The Supreme Court of Canada has given the Liberal government until June 6 to amend the Criminal Code so that “physician-assisted death” is legal in specified circumstances. Yet some Senate members have threatened to delay the amendment’s passage. While this looks like a potential contempt of court, some of the senators might argue that it is the House of Commons, or at least those MPs who seek to pass the existing bill into law, acting contemptuously toward the high court’s order.

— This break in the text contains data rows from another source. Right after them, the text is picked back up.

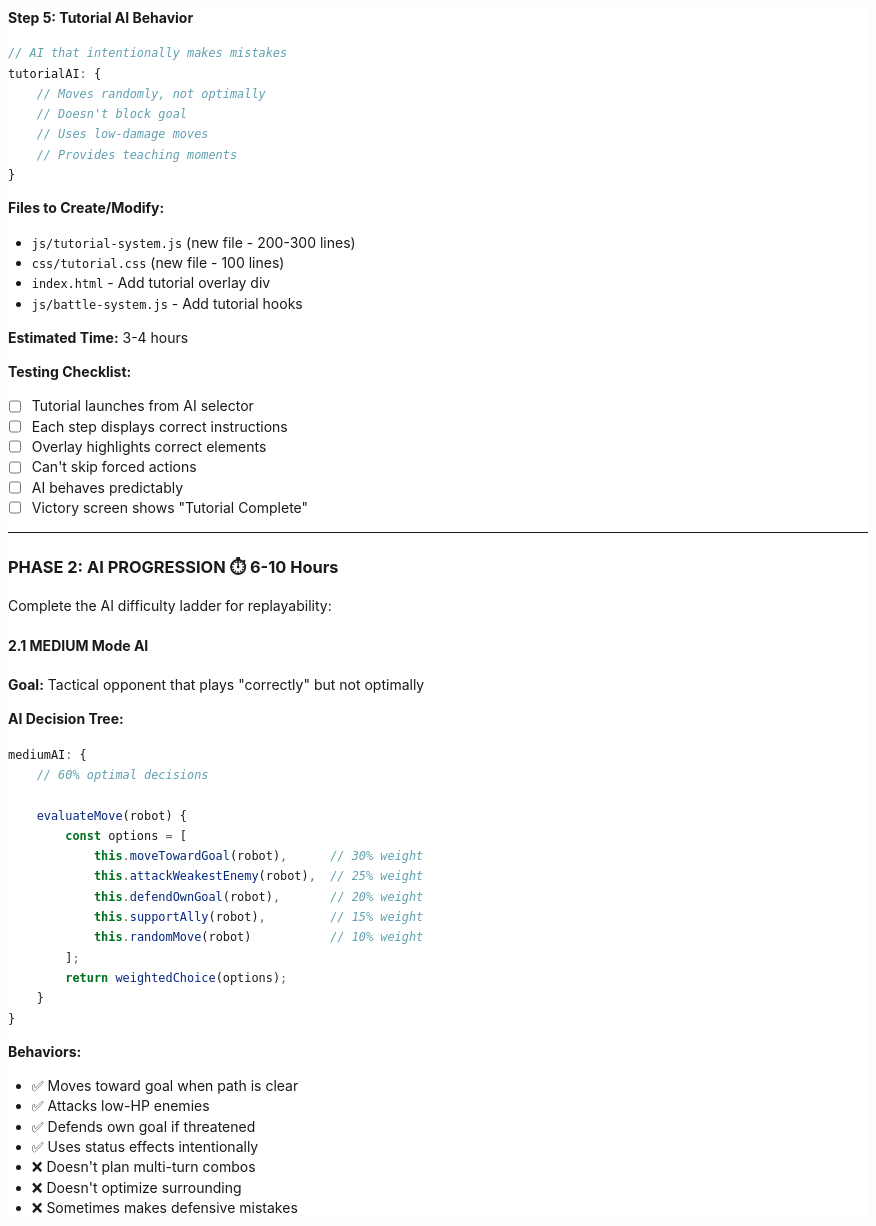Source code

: **Step 5: Tutorial AI Behavior**
```javascript
// AI that intentionally makes mistakes
tutorialAI: {
    // Moves randomly, not optimally
    // Doesn't block goal
    // Uses low-damage moves
    // Provides teaching moments
}
```

**Files to Create/Modify:**
- `js/tutorial-system.js` (new file - 200-300 lines)
- `css/tutorial.css` (new file - 100 lines)
- `index.html` - Add tutorial overlay div
- `js/battle-system.js` - Add tutorial hooks

**Estimated Time:** 3-4 hours

**Testing Checklist:**
- [ ] Tutorial launches from AI selector
- [ ] Each step displays correct instructions
- [ ] Overlay highlights correct elements
- [ ] Can't skip forced actions
- [ ] AI behaves predictably
- [ ] Victory screen shows "Tutorial Complete"

---

### **PHASE 2: AI PROGRESSION** ⏱️ 6-10 Hours

Complete the AI difficulty ladder for replayability:

#### 2.1 MEDIUM Mode AI
**Goal:** Tactical opponent that plays "correctly" but not optimally

**AI Decision Tree:**
```javascript
mediumAI: {
    // 60% optimal decisions
    
    evaluateMove(robot) {
        const options = [
            this.moveTowardGoal(robot),      // 30% weight
            this.attackWeakestEnemy(robot),  // 25% weight
            this.defendOwnGoal(robot),       // 20% weight
            this.supportAlly(robot),         // 15% weight
            this.randomMove(robot)           // 10% weight
        ];
        return weightedChoice(options);
    }
}
```

**Behaviors:**
- ✅ Moves toward goal when path is clear
- ✅ Attacks low-HP enemies
- ✅ Defends own goal if threatened
- ✅ Uses status effects intentionally
- ❌ Doesn't plan multi-turn combos
- ❌ Doesn't optimize surrounding
- ❌ Sometimes makes defensive mistakes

Given that the government has promised a free vote on the bill, no Liberal “whipping” is possible. Whipping wouldn’t help in any event. When the Liberals sat in opposition, leader Justin Trudeau extravagantly (if fecklessly) cocked a snook at the Senate as a poor man’s House of Lords (packed by successive governments with their toadies and bagpersons) by transubstantiating Liberal senators into Independents outside his control. In any event, the so-called Liberal leader in the upper chamber, James Cowan, told the Globe and Mail that Bill C-14 does not reflect the Supreme Court’s criteria – that the procedure could be granted to “a competent adult person who (1) clearly consents to the termination of life and (2) has a grievous and irremediable medical condition … that causes enduring suffering that is intolerable to the individual in the circumstances of his or her condition.”
The bill requires that applicants for such procedures be 18, that their death be “reasonably foreseeable,” and that their request for assistance be in writing. Two medical practitioners must certify that the medical condition meets the bill’s criteria.
Senator Cowan believes the bill is overly restrictive, particularly because it excludes too many possible applicants, and because “reasonably foreseeable” is imprecise. (He served on the parliamentary committee appointed by the government to advise on how the bill should be drafted. The recommendations suggested that people in the early, “competent” stages of mental impairment be permitted to request medically-induced death should they decline to a certain point, and that in certain instances of extreme suffering such assistance should be available to minors.) While he told the Globe’s Laura Stone that “it’s not the end of the world if the bill doesn’t pass” by June 6, he could argue that, insofar as it does not substantially track the court’s ruling (in his view), it would be the Commons in breach of the deadline order.
It is of course a grave matter, fundamentally unconstitutional and a threat to the rule of law, for Parliament to snub the nation’s highest court. Should the delay be caused by unelected senators frustrating the will of legislators chosen by the electorate, the insult is yet graver. But if the deadline passes without legislation in place, no matter which house might be said to commit the contempt, the problem is sanction. The high court possesses inherent power to punish for such offences (by sundry means, including fines and imprisonment), but in this case, to punish whom? The parliamentarians who actively delay the bill? The entire Senate or Commons? Both houses? How?
Lawmakers are not above the law, and the court already has extended the deadline for them once (by six months, after a change in government). Directors and officers are liable for contempts by their corporations, as are union leaders where the contempts are organized. Arguably, house leaders, including cabinet ministers and prime ministers, could be liable for contempts if disobedience of court orders is party policy, more or less. (Where the contempt is clearly by individual choice, the courts do not act against the collective.) If Parliament misses this second deadline, we probably won’t see Cowan or the PM dining on Her Majesty’s jailhouse bologna until they “purge their contempt.” But what message would this delinquency send about the rule of law – among those meant to give it life and husband it?